Los más veteranos de nuestra ciudad recordarán cómo los rebaños de cabras recorrían nuestras calles para dispensarle la leche a nuestras madres a las puertas de nuestros domicilios. Los rebaños se guardaban en las cabrerizas que estaban en el entorno de la barriada Príncipe Alfonso. De allí salían los rebaños y recorrían todas las calles vendiendo la leche hasta que se agotaba el producto para volver a las cabrerizas de Príncipe Alfonso.
Durante décadas bebimos leche gracias a varias generaciones de cabreros, como los hermanos Cervera, los Calaos y otros muchos que se dedicaron a la explotación de este ganado.
Un trabajo muy esclavo con el que se ganaron la vida hasta que llegaron las leches envasadas y acabaron no solo con las cabras, también con nuestra fábrica de leche de nombre leche Almina, pero conocida comercialmente como la Vayavaca, que transformaba la empresa CRISA, ubicada junto a los garajes de los autobuses locales.
Finalizado esta explotación como negocio varias personas se dedicaron a pasear y cuidar cabras de particulares a los que les cobraban una cuota mensual por cuidarlas.
Una vez acabado el paseo, cada propietario recogía a sus animales en la barriada de Príncipe Alfonso y se las llevaban a las cabrerizas improvisadas en las proximidades de sus domicilios. Una anécdota o situación que se habrá dado en pocas ciudades, pero que en esta tierra era una realidad cotidiana hasta bien entrado los noventa.
Uno de estos entrañables cabreros fue Yivilo, un anciano que paseaba las cabras por los montes de los fuertes de Mendizábal, Piniers e Isabel II dando charla y compañía a los guardias civiles que recorrían esos montes a pie. Un hombre muy querido y apreciado por todos los guardias civiles y como curiosidad negaba que el hombre hubiera llegado a la luna, además de estar dispuesto a hacer cualquier favor, eso sí, jamás aceptaba propina o regalo alguno.
“No somos tan distintos, lo que han cambiado son los tiempos y las circunstancias”

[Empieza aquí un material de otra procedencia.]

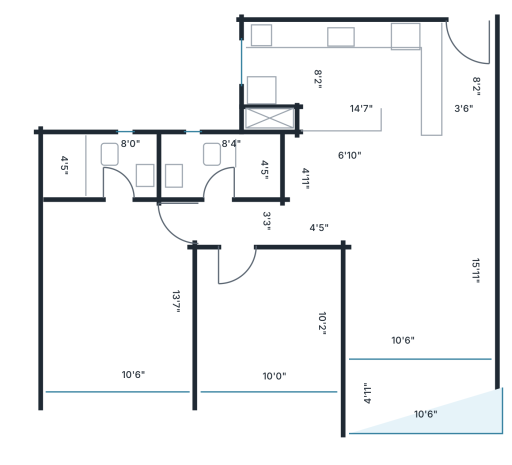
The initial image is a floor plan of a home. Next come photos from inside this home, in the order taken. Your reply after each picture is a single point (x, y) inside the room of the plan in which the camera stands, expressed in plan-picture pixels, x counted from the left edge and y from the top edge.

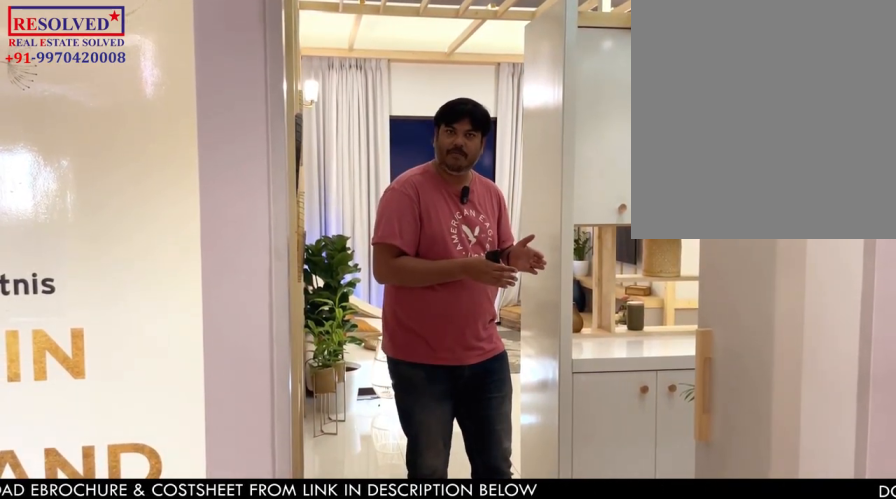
(468, 76)
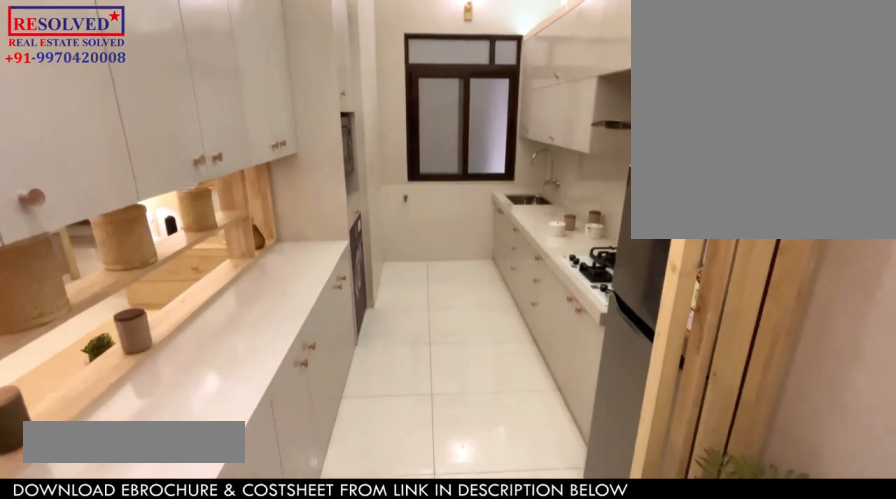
(344, 75)
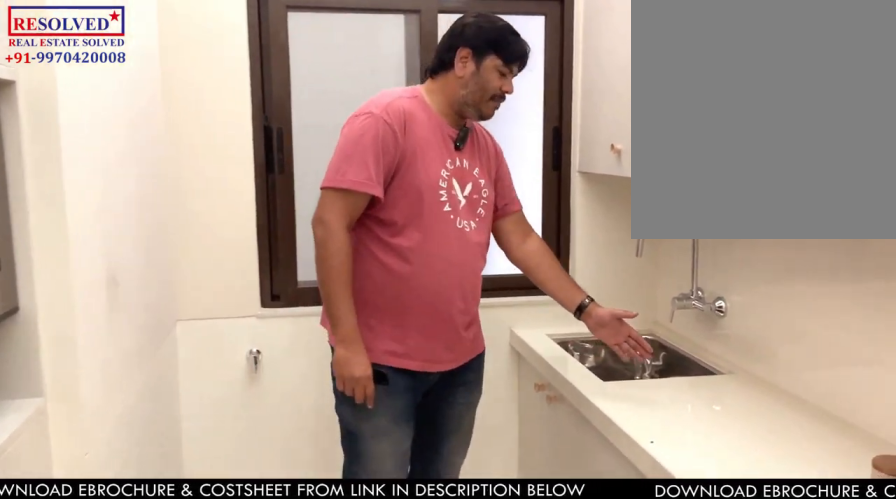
(344, 75)
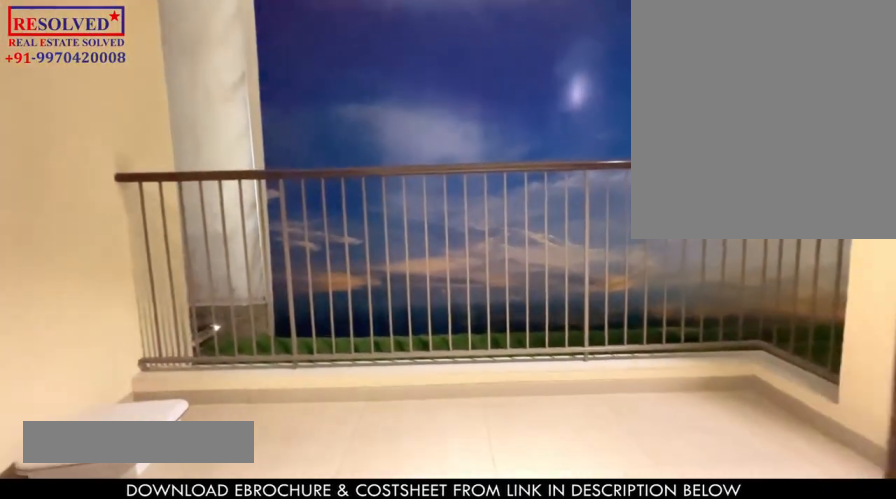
(420, 394)
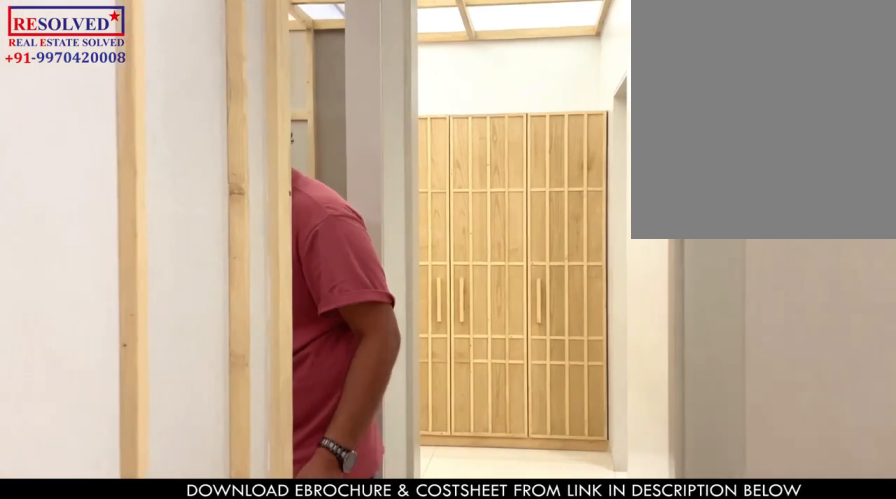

Una labor que también realizaba, Antonio el cabrero, como se le conocía, también de avanzada edad que dedicó toda su vida a este trabajo. Ellos decían que eran paseadores de rebaños, porque las cabras y corderos no eran de su propiedad.
Titulaba este artículo con el nombre de ‘Se acabaron las cabras, no los cabreros’, porque al fallecer estas dos personas entrañables, nadie se dedica en nuestra ciudad a explotar rebaños y, mucho menos, a cuidar estos animales por unos pocos de euros. Sin embargo, la costumbre de criar corderos o cabras para el mes sagrado de Ramadán está presente en nuestra ciudad.
Una costumbre que en estos tiempos se hace casi imposible, porque nadie las cuida y salen solas a pastar y, por tanto, con una alta posibilidad de provocar un accidente, además de saltarse las normas de control sanitario de estos animales en nuestro país.
Nadie debe asustarse por ver unas cabras paseando por esa zona, como tampoco se asustaban nuestros vecinos cuando criábamos gallos o gallinas en nuestros patios para matarlos en Navidad.
No somos tan distintos, lo que han cambiado son los tiempos y circunstancias. Ese es el mensaje que quiero transmitir a los que despotrican, se asustan o aprovechan unas pocas cabras para señalar determinadas costumbres que antes también eran nuestras.